## WHAT IS ASKED
Locate each line in the entries below that contains the word "Format", and copy those lines in full.
Begin RECORD EXCERPTS
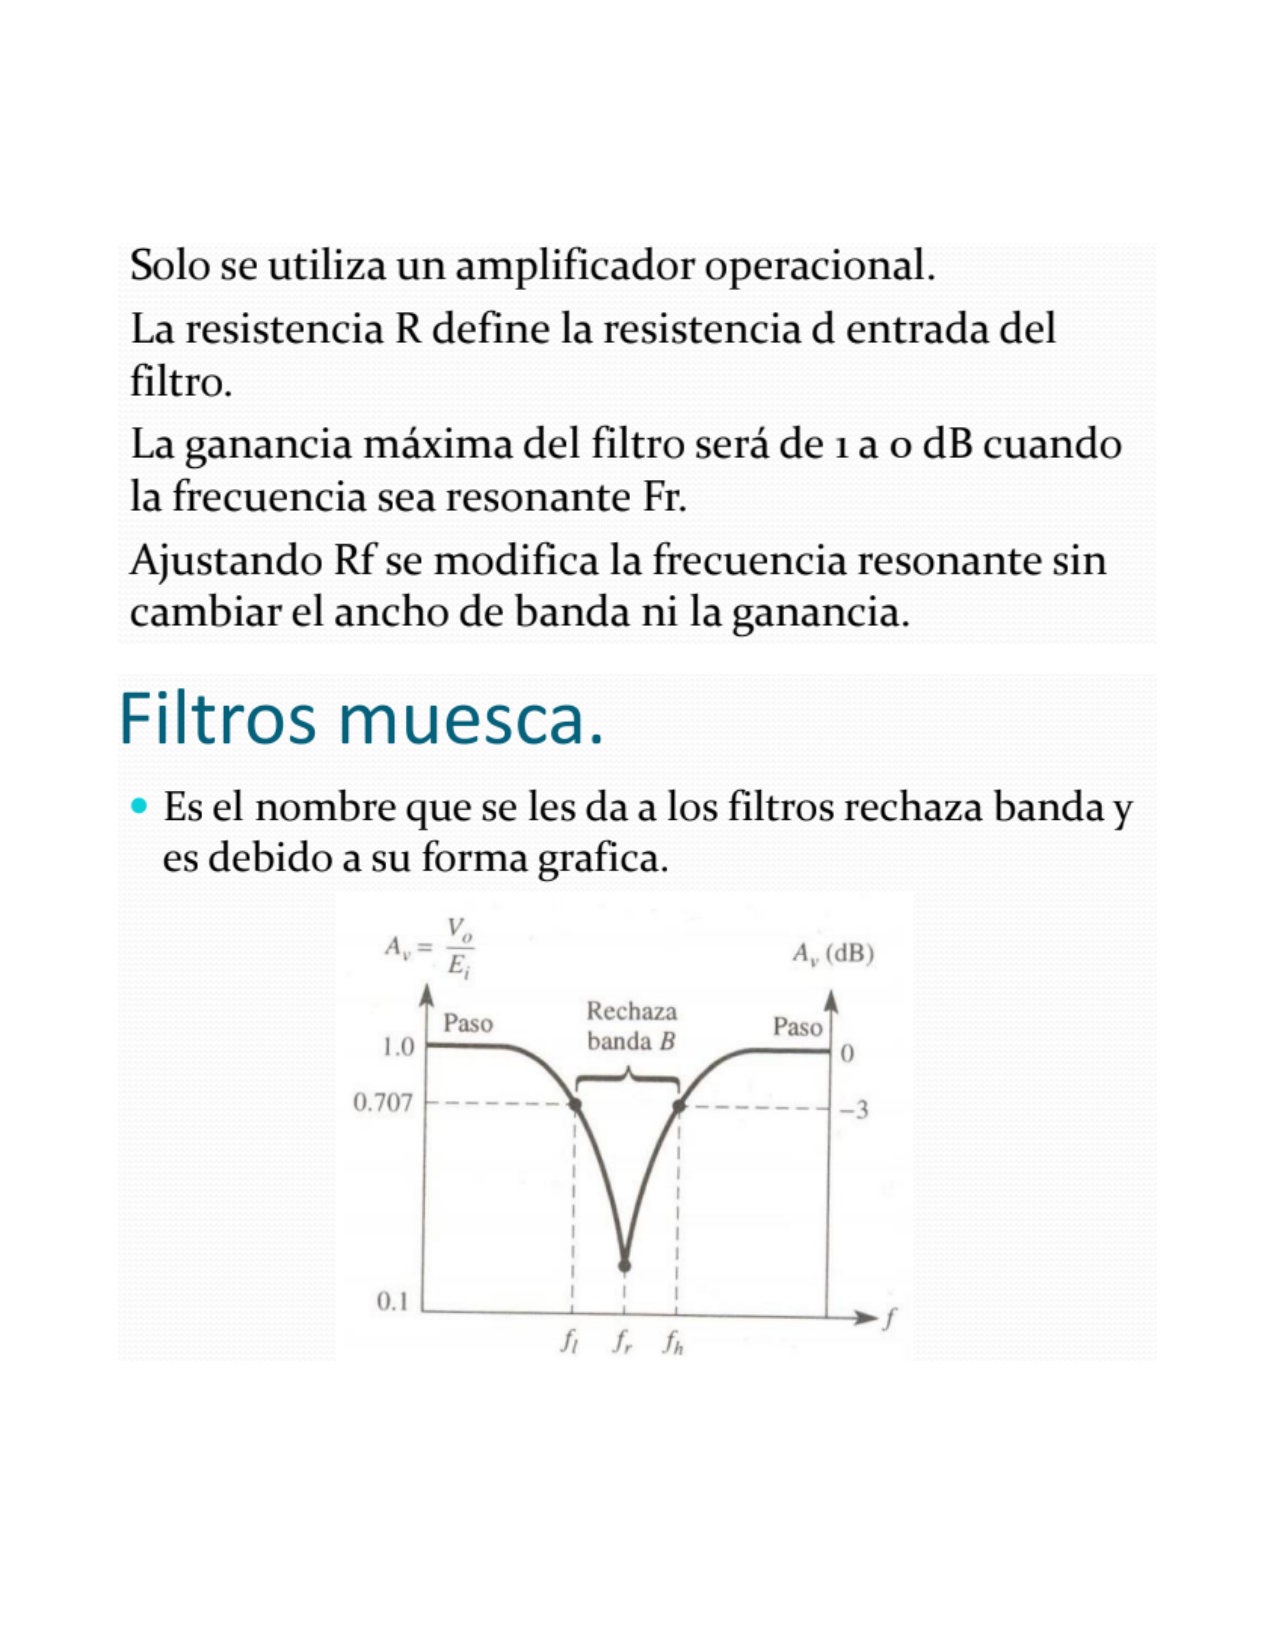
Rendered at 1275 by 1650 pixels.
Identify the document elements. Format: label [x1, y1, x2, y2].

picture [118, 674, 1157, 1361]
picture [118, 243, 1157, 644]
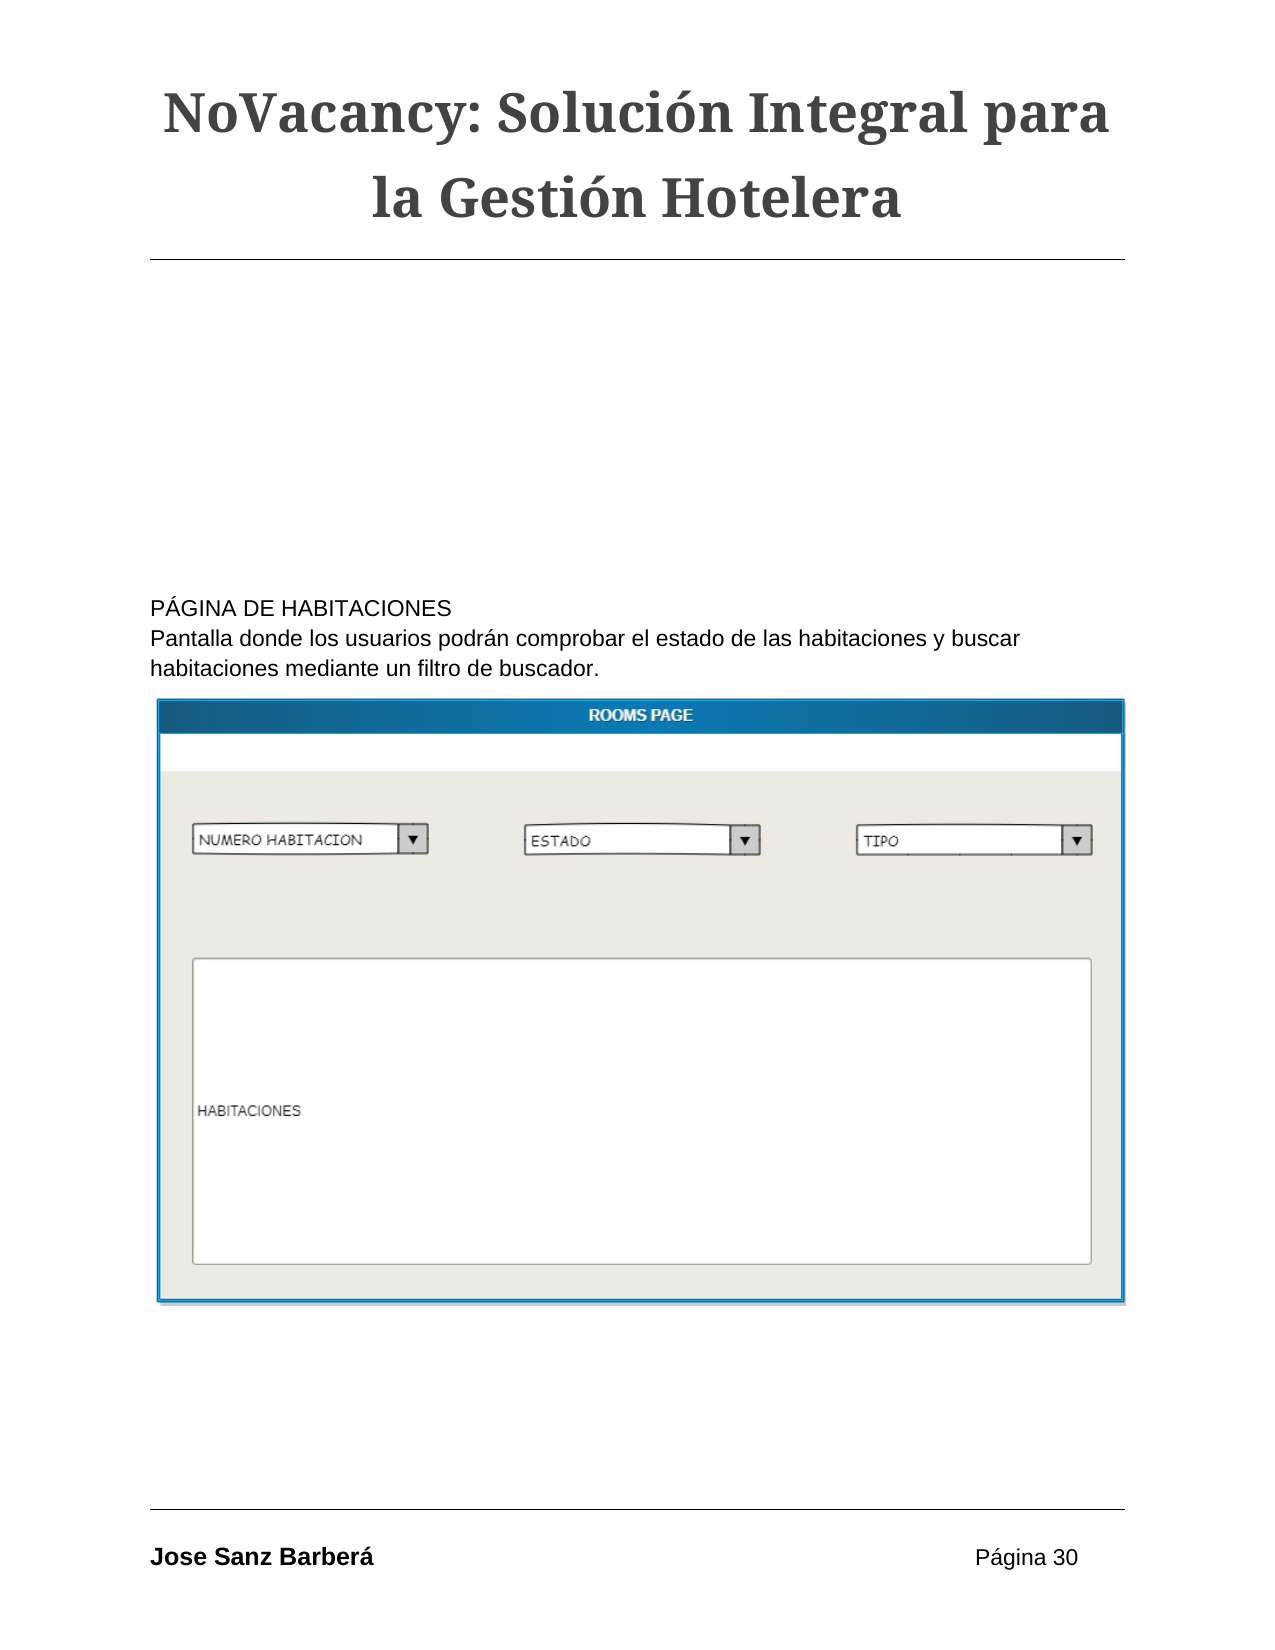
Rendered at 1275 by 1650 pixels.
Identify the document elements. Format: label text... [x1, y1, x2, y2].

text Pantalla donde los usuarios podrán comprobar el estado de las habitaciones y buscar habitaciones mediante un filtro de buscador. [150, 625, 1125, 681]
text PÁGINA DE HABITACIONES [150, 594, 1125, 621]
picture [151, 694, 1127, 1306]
End RECORD EXCERPTS
## OUTPUT BELOW
Identify the document elements. Format: label [x1, y1, x2, y2].
Identify the document elements. Format: label text... [x1, y1, x2, y2].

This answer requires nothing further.